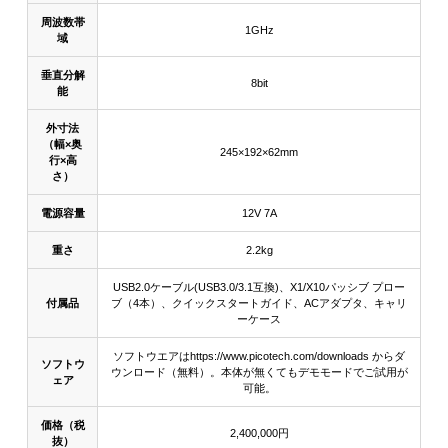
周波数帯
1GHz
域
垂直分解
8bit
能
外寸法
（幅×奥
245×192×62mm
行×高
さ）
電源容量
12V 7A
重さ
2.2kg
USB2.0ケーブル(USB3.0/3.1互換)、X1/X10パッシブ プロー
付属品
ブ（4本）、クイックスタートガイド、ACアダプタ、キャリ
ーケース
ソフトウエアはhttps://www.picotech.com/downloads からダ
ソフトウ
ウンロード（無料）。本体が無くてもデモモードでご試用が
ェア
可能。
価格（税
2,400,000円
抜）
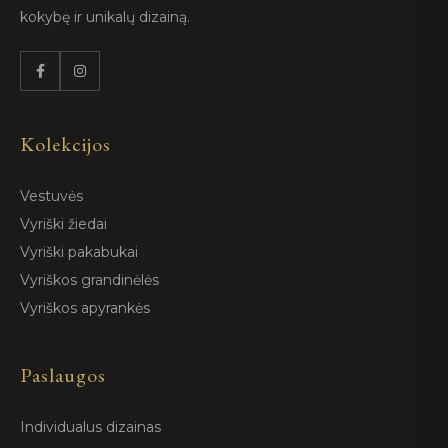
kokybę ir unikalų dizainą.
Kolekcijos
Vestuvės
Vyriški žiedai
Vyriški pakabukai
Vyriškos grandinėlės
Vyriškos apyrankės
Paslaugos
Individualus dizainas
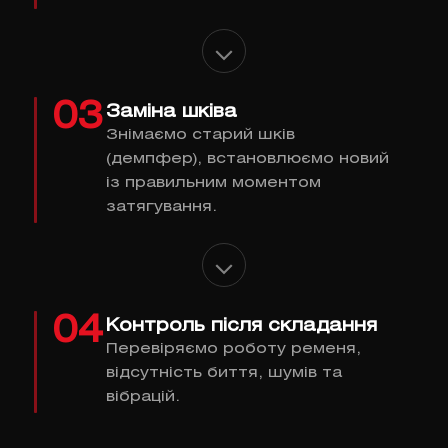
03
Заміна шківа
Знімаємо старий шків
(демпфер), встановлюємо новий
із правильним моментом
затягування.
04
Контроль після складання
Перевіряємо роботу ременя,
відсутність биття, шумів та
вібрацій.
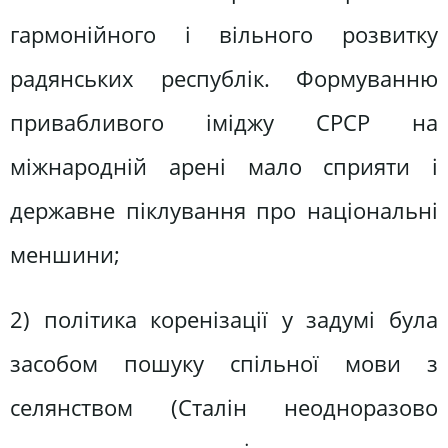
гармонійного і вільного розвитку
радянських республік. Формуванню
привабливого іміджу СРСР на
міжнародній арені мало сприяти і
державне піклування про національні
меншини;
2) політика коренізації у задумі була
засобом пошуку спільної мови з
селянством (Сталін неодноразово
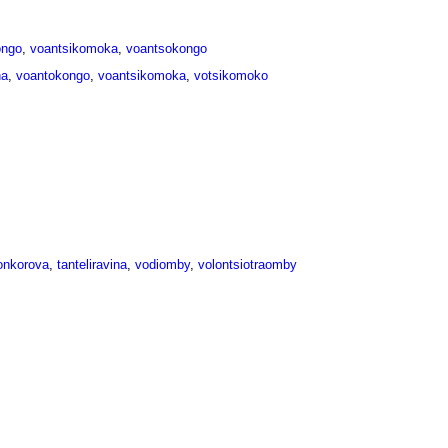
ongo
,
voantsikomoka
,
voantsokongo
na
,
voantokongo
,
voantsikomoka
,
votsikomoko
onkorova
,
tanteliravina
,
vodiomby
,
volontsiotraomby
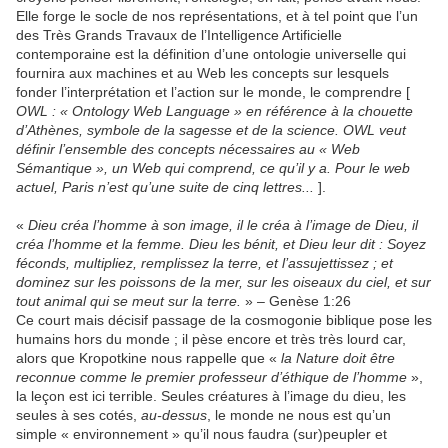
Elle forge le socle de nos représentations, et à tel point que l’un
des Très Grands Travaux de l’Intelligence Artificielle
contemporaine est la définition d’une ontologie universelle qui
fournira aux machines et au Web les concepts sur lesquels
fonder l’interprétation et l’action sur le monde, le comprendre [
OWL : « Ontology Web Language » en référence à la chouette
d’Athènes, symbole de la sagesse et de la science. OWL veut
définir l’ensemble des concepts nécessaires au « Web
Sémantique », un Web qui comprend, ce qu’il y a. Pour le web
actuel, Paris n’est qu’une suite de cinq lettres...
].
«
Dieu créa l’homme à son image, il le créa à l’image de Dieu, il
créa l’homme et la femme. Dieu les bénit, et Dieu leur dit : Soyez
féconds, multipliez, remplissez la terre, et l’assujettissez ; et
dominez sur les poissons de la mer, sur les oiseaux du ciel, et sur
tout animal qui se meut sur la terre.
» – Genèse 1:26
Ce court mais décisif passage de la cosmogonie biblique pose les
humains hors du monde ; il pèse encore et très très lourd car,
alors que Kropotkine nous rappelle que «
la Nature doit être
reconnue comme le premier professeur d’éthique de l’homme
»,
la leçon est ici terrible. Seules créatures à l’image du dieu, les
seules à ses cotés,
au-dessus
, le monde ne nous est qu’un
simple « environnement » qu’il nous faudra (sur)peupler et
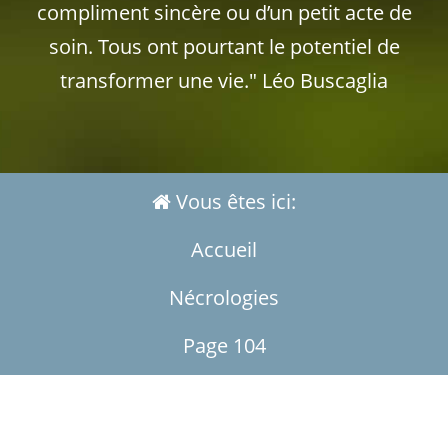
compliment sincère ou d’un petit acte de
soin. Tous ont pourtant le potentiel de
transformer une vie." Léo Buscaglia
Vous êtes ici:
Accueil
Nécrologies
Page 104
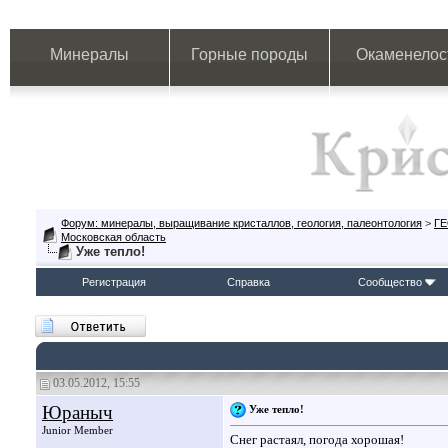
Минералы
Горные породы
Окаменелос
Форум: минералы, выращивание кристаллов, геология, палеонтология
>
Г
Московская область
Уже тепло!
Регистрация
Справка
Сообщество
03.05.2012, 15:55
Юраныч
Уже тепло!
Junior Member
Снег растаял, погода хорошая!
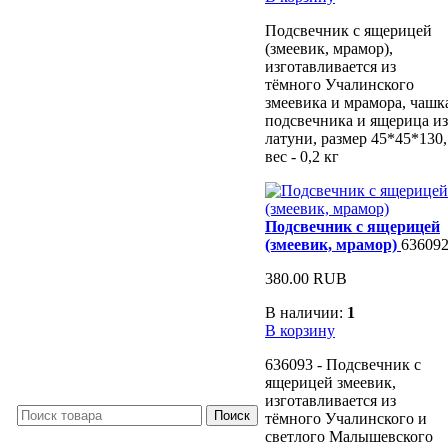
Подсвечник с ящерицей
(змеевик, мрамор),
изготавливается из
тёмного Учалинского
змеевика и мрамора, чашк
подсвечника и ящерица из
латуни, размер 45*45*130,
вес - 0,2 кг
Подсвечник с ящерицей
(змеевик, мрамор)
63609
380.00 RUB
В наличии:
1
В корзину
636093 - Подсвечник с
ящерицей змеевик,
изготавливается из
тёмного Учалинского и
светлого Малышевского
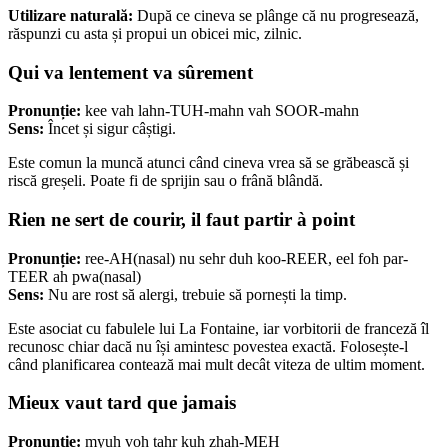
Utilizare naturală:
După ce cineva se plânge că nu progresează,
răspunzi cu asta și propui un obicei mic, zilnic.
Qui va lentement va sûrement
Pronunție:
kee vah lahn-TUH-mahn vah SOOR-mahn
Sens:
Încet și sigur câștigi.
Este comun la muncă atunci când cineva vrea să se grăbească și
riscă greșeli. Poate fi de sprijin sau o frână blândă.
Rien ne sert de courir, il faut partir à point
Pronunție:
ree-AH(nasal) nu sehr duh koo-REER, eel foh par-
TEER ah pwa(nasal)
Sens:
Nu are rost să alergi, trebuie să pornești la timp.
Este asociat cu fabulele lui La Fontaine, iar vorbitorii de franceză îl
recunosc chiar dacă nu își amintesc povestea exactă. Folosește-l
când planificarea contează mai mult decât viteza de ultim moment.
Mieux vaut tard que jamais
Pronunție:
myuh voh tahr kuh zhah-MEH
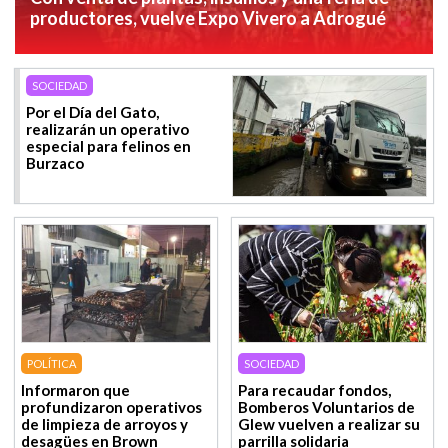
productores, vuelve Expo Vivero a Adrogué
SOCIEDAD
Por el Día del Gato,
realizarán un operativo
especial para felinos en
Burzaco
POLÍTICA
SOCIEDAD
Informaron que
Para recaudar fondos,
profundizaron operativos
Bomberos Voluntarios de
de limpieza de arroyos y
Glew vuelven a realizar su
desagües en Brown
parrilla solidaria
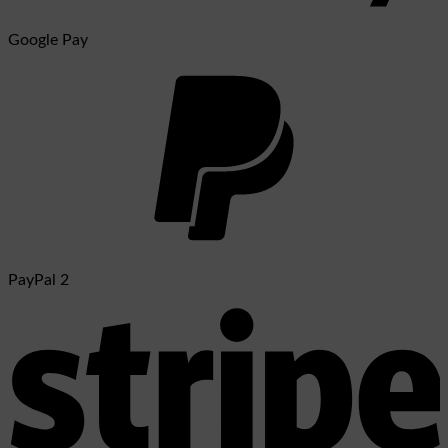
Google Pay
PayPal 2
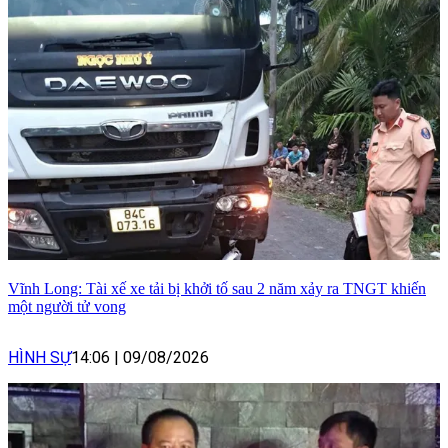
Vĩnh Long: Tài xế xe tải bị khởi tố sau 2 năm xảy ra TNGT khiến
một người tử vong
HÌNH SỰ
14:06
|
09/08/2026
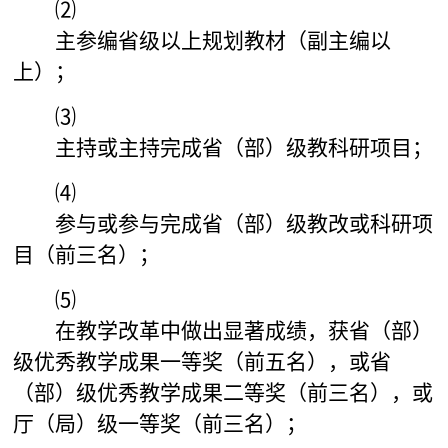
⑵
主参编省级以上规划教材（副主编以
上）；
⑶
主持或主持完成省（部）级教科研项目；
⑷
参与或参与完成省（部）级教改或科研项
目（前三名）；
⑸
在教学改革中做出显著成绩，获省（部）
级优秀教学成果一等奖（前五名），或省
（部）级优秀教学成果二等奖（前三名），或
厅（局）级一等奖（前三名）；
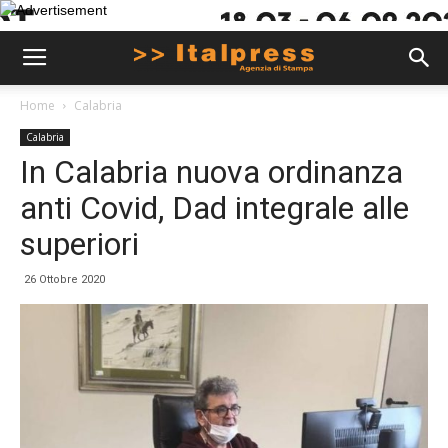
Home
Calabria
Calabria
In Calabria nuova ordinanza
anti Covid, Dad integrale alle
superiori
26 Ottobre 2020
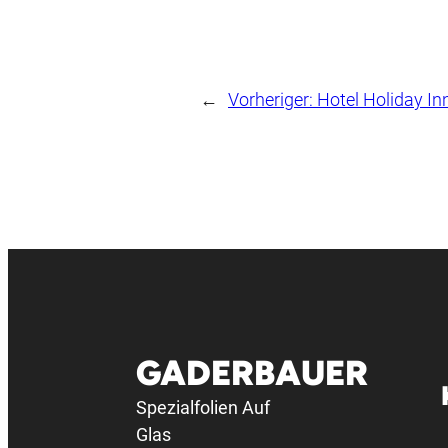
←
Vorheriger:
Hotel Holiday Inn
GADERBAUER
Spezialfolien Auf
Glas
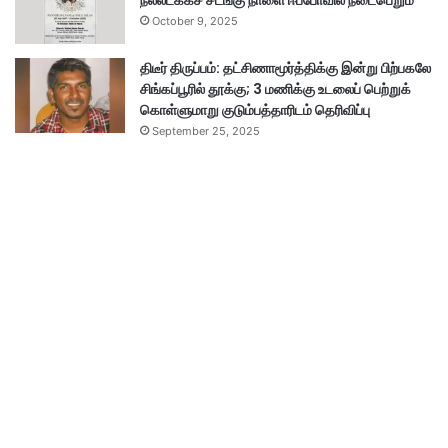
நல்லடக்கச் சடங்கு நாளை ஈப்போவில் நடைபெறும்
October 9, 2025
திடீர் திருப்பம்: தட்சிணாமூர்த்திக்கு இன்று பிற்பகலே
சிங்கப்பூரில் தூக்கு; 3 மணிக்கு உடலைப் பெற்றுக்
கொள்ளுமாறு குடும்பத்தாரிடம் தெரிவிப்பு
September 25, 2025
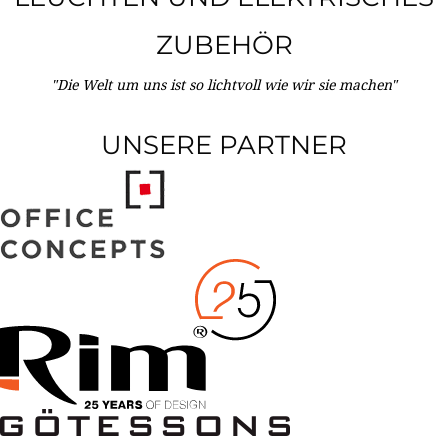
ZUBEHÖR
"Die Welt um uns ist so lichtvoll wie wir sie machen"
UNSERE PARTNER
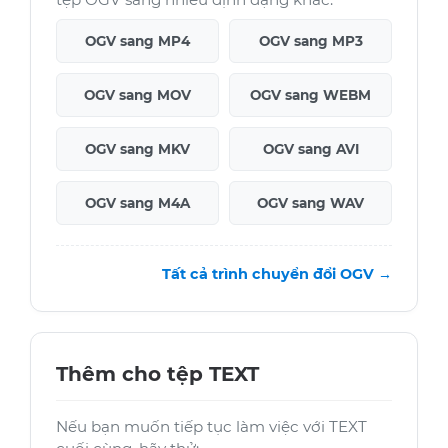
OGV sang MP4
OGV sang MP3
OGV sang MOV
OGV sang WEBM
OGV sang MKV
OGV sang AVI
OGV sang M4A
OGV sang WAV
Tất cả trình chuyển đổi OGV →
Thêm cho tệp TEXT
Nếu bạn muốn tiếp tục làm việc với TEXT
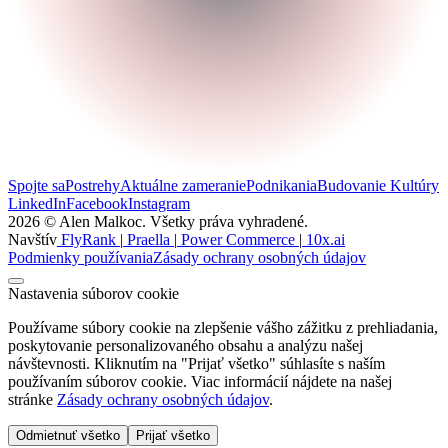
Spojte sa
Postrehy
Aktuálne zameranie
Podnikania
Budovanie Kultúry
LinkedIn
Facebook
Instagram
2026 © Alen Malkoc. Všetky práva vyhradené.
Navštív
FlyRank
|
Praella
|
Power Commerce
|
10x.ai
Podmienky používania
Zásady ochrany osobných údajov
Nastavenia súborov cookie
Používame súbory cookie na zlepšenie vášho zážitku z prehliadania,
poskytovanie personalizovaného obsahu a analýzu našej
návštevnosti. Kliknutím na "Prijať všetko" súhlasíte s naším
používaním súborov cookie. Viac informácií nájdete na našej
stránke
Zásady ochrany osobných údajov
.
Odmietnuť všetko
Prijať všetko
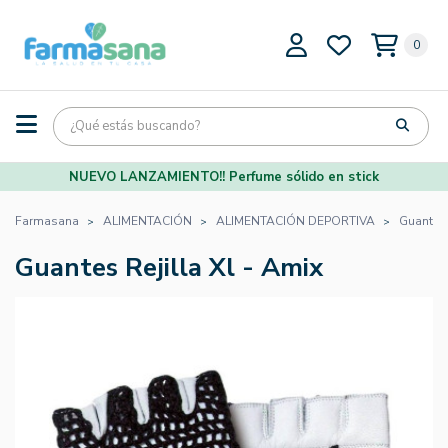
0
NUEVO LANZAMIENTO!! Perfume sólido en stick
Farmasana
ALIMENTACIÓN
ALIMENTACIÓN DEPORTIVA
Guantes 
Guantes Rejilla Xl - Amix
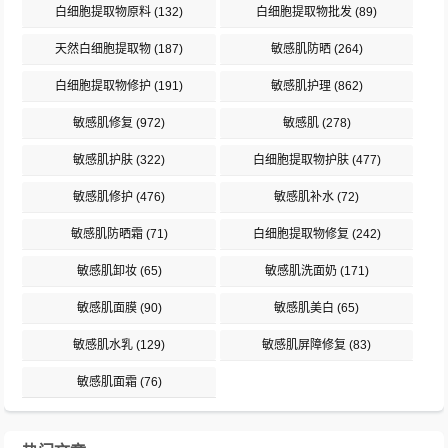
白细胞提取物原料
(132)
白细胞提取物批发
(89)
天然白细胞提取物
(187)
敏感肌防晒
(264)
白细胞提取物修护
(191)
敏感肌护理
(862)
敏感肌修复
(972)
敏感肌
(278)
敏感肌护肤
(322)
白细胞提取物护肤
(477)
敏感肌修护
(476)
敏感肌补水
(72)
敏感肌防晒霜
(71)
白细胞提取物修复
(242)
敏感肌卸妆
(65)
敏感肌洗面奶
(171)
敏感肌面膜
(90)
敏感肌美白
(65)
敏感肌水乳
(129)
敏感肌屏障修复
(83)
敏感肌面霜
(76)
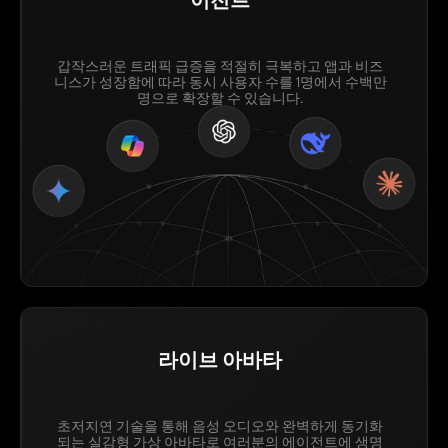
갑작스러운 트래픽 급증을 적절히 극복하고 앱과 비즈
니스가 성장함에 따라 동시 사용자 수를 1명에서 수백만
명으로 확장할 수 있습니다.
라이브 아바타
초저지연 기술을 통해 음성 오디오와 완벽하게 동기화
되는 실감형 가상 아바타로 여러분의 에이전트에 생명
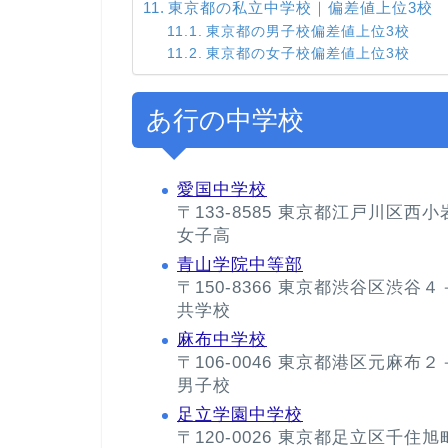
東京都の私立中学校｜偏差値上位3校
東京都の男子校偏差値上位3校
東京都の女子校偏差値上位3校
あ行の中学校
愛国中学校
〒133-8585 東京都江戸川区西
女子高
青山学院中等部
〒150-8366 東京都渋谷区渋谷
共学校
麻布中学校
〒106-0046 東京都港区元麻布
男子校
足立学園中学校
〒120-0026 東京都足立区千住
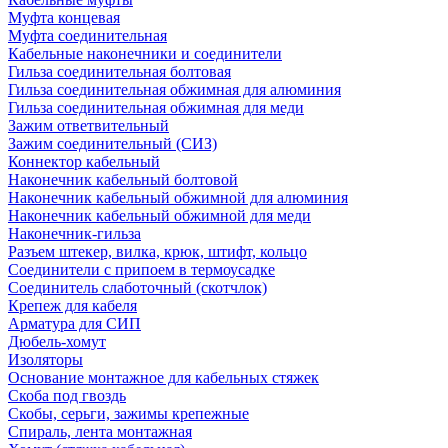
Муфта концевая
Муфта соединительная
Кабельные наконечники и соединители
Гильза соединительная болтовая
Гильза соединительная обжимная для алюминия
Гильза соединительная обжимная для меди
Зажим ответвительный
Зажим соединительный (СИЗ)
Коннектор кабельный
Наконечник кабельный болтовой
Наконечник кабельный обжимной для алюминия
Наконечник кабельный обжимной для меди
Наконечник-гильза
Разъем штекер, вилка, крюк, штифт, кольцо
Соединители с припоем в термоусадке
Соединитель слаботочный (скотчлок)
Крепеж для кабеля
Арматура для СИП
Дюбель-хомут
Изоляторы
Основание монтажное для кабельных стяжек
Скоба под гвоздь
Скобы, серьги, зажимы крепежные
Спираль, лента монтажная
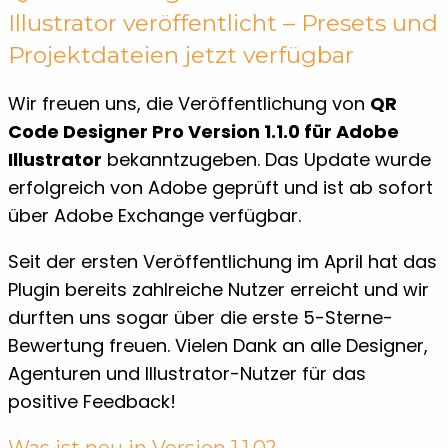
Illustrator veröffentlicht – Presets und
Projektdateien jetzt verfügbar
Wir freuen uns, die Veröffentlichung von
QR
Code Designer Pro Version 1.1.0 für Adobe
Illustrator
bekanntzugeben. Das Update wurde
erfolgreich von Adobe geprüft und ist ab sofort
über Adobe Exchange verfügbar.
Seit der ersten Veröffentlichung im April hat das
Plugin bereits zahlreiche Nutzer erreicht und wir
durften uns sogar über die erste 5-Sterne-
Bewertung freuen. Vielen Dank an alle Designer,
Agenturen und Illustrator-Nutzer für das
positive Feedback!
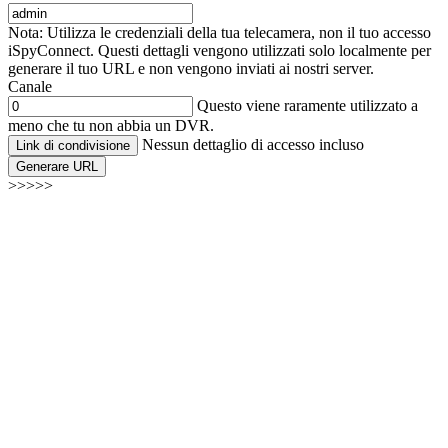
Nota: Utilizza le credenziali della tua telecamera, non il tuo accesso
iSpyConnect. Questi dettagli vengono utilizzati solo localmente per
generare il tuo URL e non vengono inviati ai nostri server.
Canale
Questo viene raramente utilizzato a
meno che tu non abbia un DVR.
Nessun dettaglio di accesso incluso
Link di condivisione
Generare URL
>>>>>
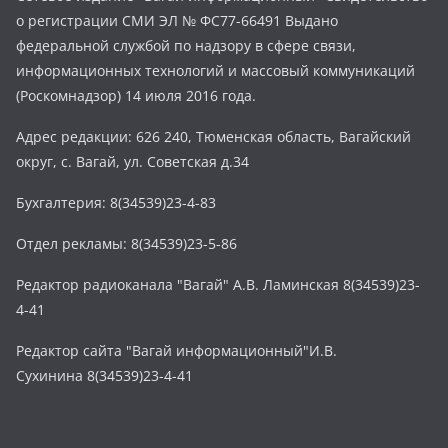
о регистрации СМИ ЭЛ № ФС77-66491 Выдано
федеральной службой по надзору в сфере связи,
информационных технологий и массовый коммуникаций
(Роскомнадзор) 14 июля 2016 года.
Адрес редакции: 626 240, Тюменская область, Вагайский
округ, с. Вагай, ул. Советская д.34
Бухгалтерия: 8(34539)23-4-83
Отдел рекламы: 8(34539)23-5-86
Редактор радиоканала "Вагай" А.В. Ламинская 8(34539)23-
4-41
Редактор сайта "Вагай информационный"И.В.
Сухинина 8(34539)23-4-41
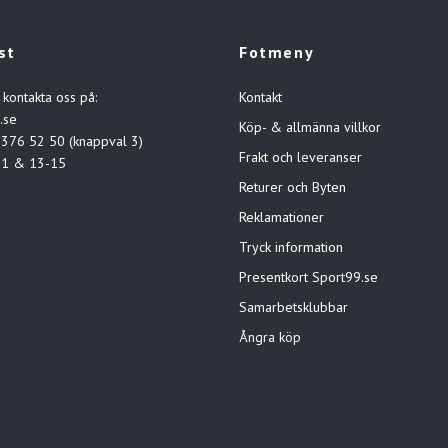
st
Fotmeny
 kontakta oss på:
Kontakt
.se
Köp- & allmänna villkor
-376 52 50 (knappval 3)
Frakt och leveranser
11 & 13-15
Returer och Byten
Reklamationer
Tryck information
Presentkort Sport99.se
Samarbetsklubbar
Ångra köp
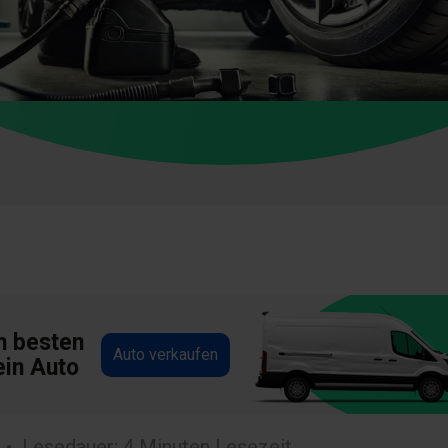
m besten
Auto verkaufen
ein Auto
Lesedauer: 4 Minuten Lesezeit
────
■ Exercise requirements ■
Look above for the line with "Încet și sigur câștigi."; retype exactly that line, every line after it up to the line with "când planificarea contează", and that line too, nothing else.

■ Task result ■
Încet și sigur câștigi.
Este comun la muncă atunci când cineva vrea să se grăbească și
riscă greșeli. Poate fi de sprijin sau o frână blândă.
Rien ne sert de courir, il faut partir à point
Pronunție:
ree-AH(nasal) nu sehr duh koo-REER, eel foh par-
TEER ah pwa(nasal)
Sens:
Nu are rost să alergi, trebuie să pornești la timp.
Este asociat cu fabulele lui La Fontaine, iar vorbitorii de franceză îl
recunosc chiar dacă nu își amintesc povestea exactă. Folosește-l
când planificarea contează mai mult decât viteza de ultim moment.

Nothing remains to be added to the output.